Barry Manilow recorded a song a while ago which played a large part in one of his stage performances. It related to his early days as a piano player on Broadway. The song ‘God Bless The Other 99’ paid homage to the 99 who had auditioned but had been rejected in order for the chosen one to get the part. In 2005, Joey Feek was one of the 99.
Rory has recently said that “Joey was beyond broken hearted. And I was broken hearted for her”.
The album sold in modest numbers at merchandise tables at her live shows or in local stores but it was soon consigned to the shelf where for the most part it has remained until a decision was made to re-release and give it the exposure it so obviously deserves.
Joey’s sleeve notes stretching over 48 pages tell the story of the songs and clearly make a physical purchase crucial for the listener to appreciate the inception and development of this project. The songs, although written and recorded a decade ago, are timeless and never stray too far from the familiar sounds that we associate with her work accompanying her husband.
An early solo version of the couple’s ‘That’s Important To Me’ is included but the emotional impact of ‘See You There’ will surely touch many. It’s a song that was written about her younger brother Justin who was killed in road traffic accident close to the family farm in 1994. It now takes on added pathos and is the reason why we are all passionate about the power that a great country song can produce.
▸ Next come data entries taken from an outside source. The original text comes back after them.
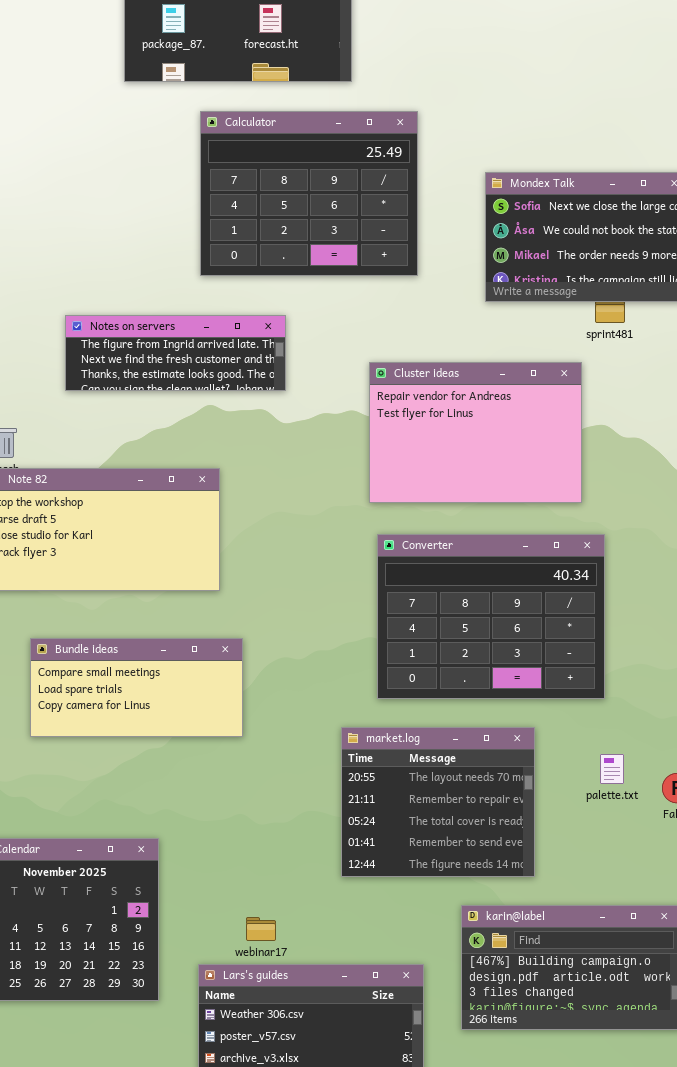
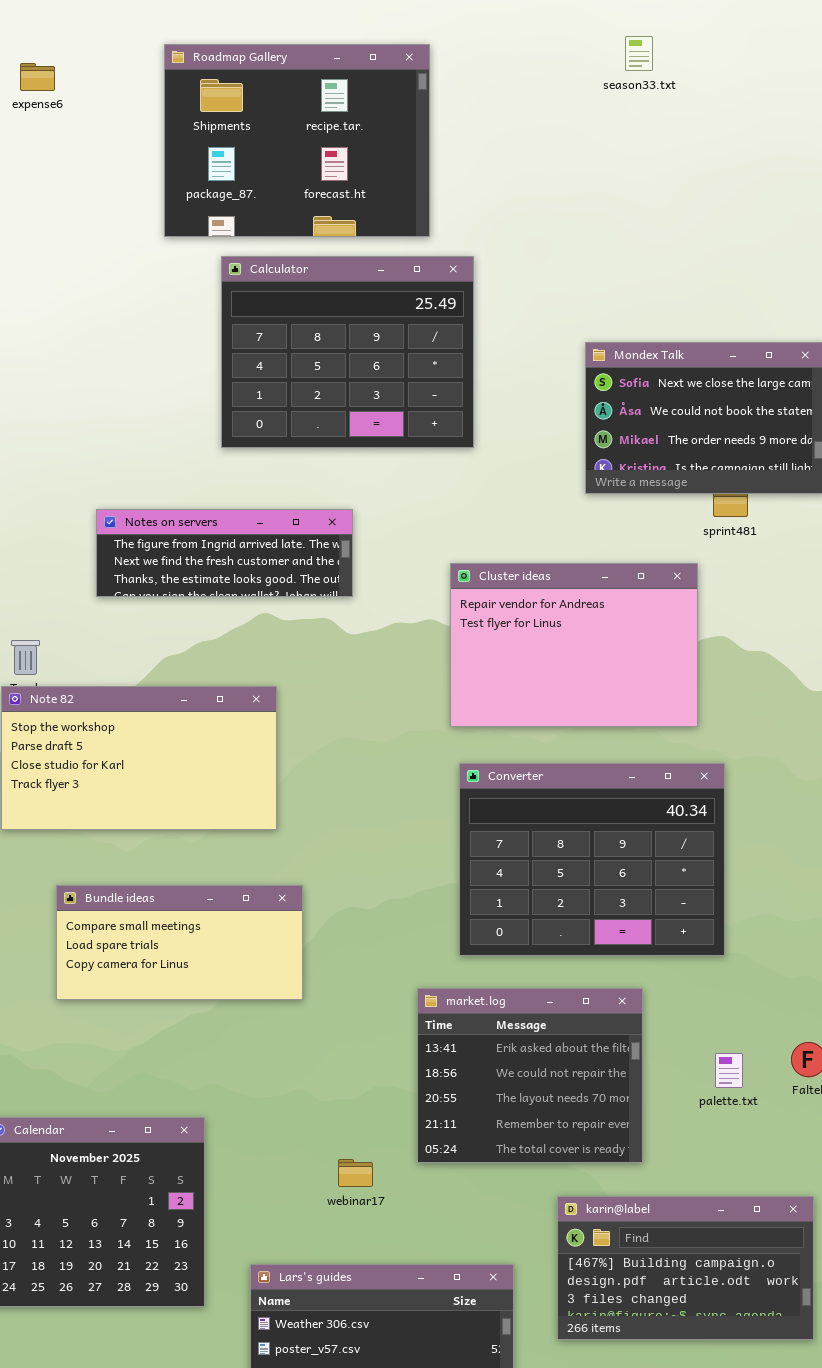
Calculator: [200,111,418,276] -> [221,256,474,448], moved
market.log: [341,727,535,877] -> [417,988,643,1163], scrolled up 2 rows
palette.txt: [600,754,624,784] -> [715,1053,743,1088], moved
webinar17: [246,917,276,941] -> [338,1159,373,1187], moved

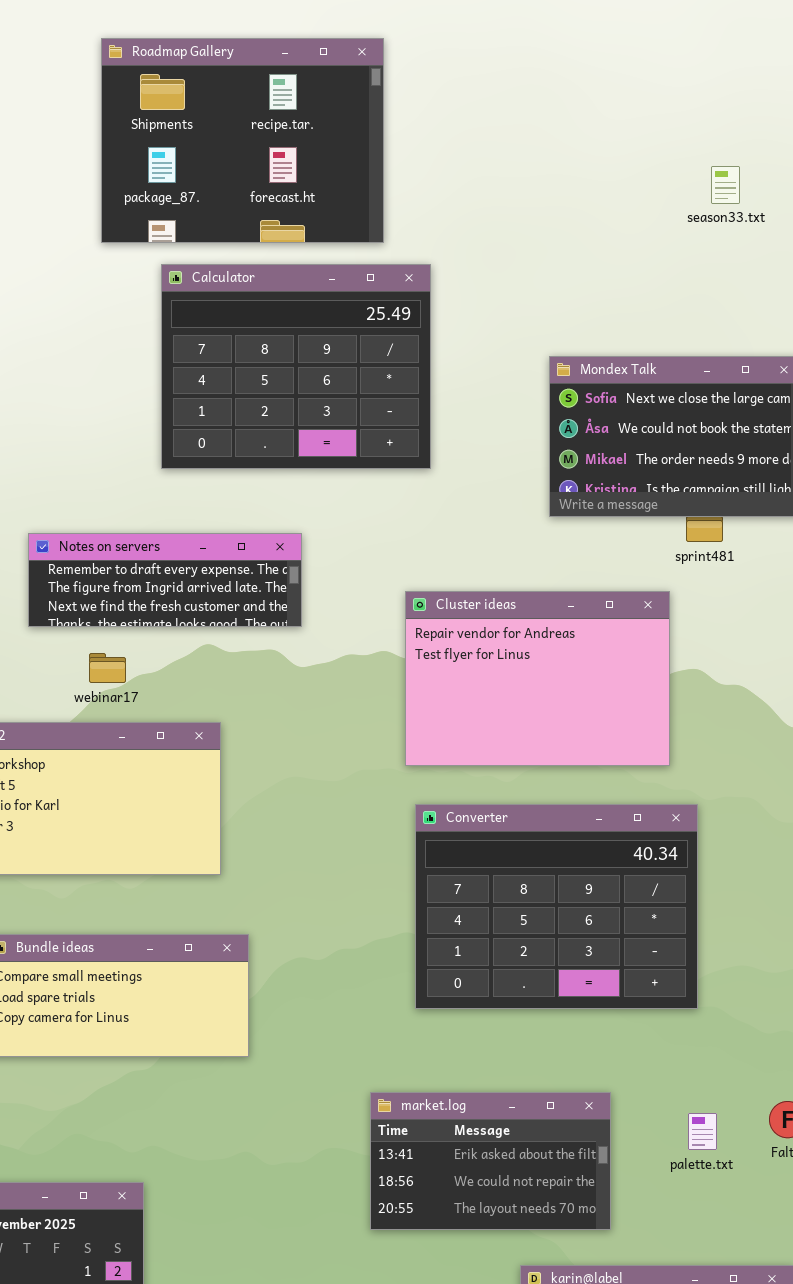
season33.txt: [625,36,653,71] -> [711,166,740,204], moved
Notes on servers: [96,509,353,597] -> [28,533,302,627], scrolled up 1 row
market.log: [417,988,643,1163] -> [370,1092,611,1230], resized
webinar17: [338,1159,373,1187] -> [89,653,126,683], moved

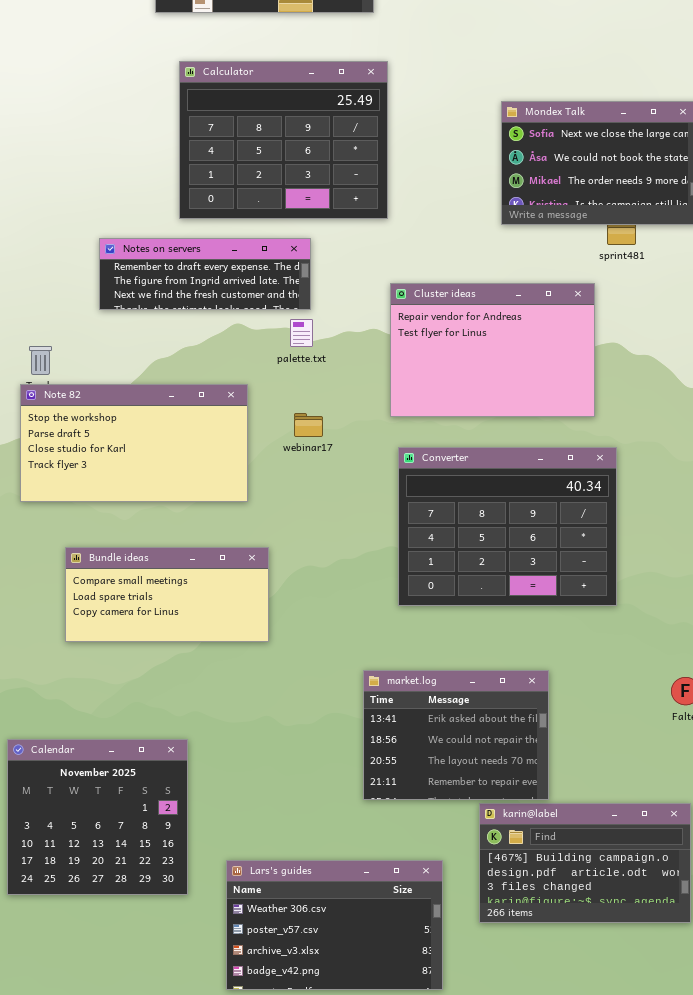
Calculator: [161,264,431,469] -> [179,61,388,219], moved
webinar17: [89,653,126,683] -> [294,413,323,437], moved
market.log: [370,1092,611,1230] -> [363,670,549,800], resized
palette.txt: [688,1113,717,1150] -> [290,319,313,347], moved

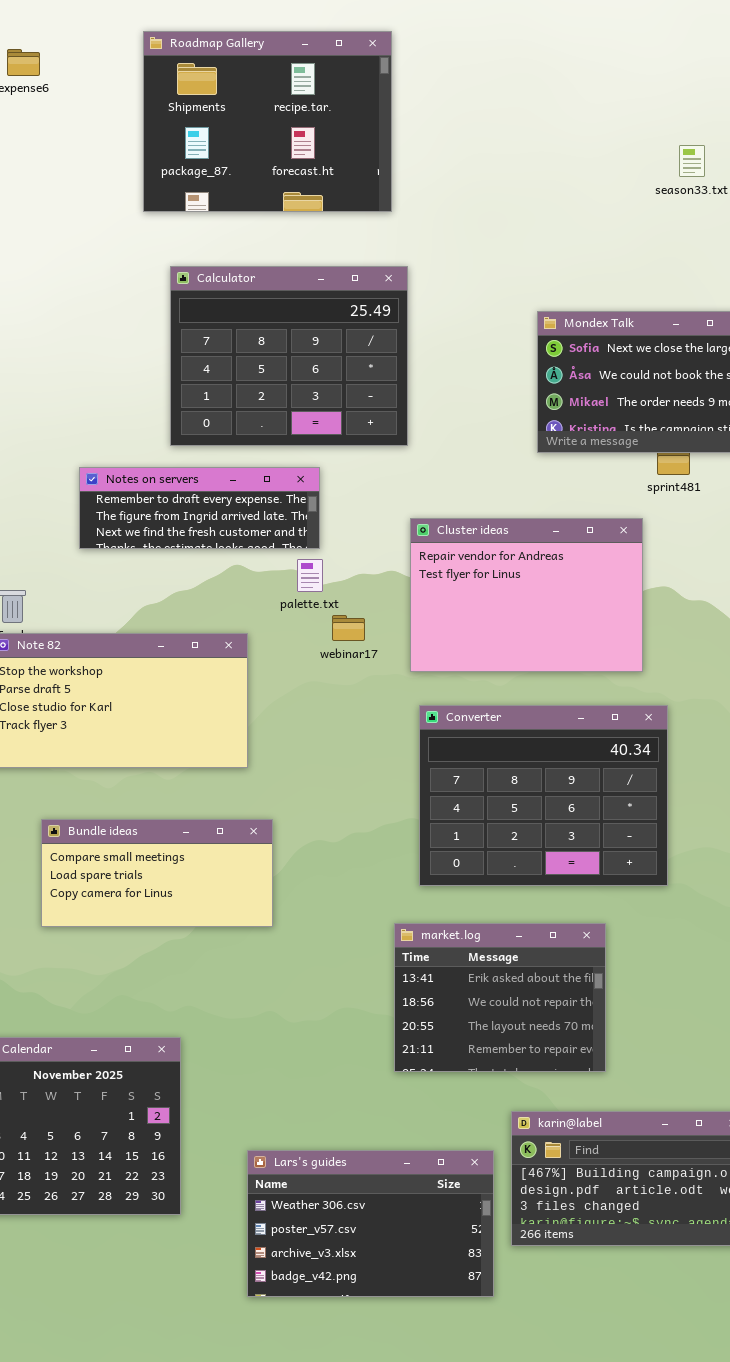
webinar17: [294,413,323,437] -> [332,615,365,641], moved
market.log: [363,670,549,800] -> [394,923,606,1072], moved
Lars's guides: [226,860,443,990] -> [247,1150,494,1297], moved

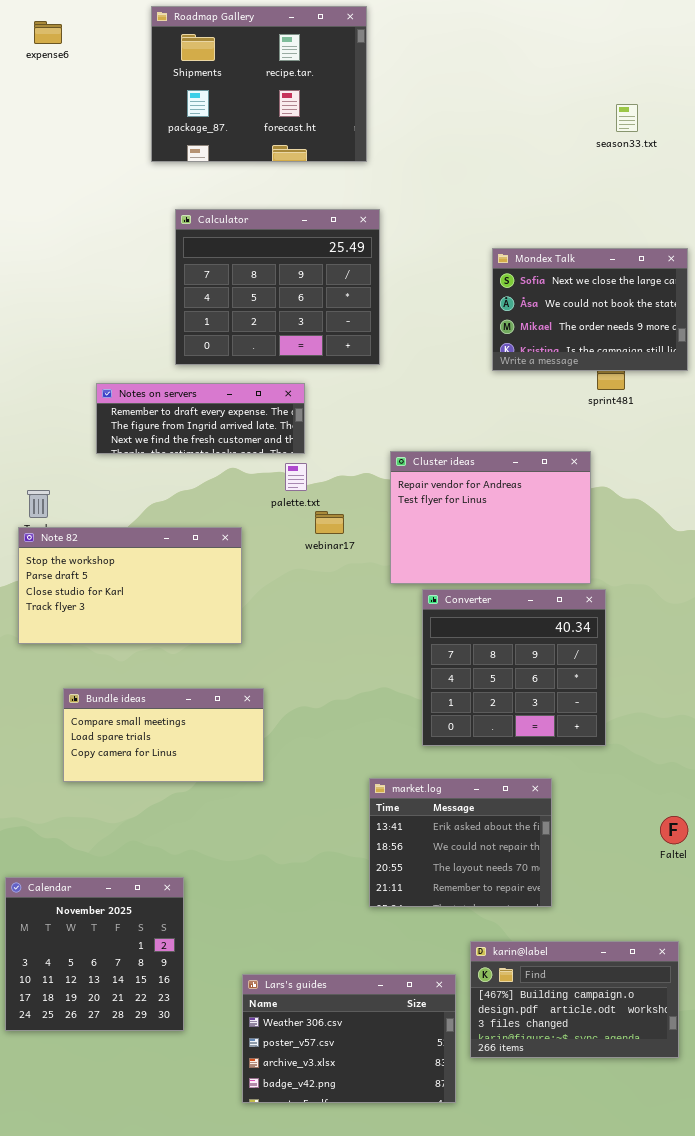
Cluster ideas: [410,518,643,672] -> [390,451,591,584], moved
Converter: [419,705,668,886] -> [422,589,606,746], resized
It’s not an album that is swamped in tear-jerkers however. You won’t be able to avoid toe-tapping to ‘When The Needle Hit The Vinyl’ which is as traditionally up-beat country as it will ever get.
‘The Cowboy’s Mine’ has a bluegrass vibe and keeps the fiddles at the forefront of the mix and the quick-step rhythm will delight the line dancers.
However, the quality of Joey’s voice shines brightest on the mid-tempo offerings and ballads that relate to the things that matter to her. Her southern upbringing and her love of horses.
We missed this one in 2005 when it first saw the light of day. It’s an album that is as good now as it was back then. Joey Feek wanted the world to hear her music. We have a second chance to do so. Let’s just make the most of that chance.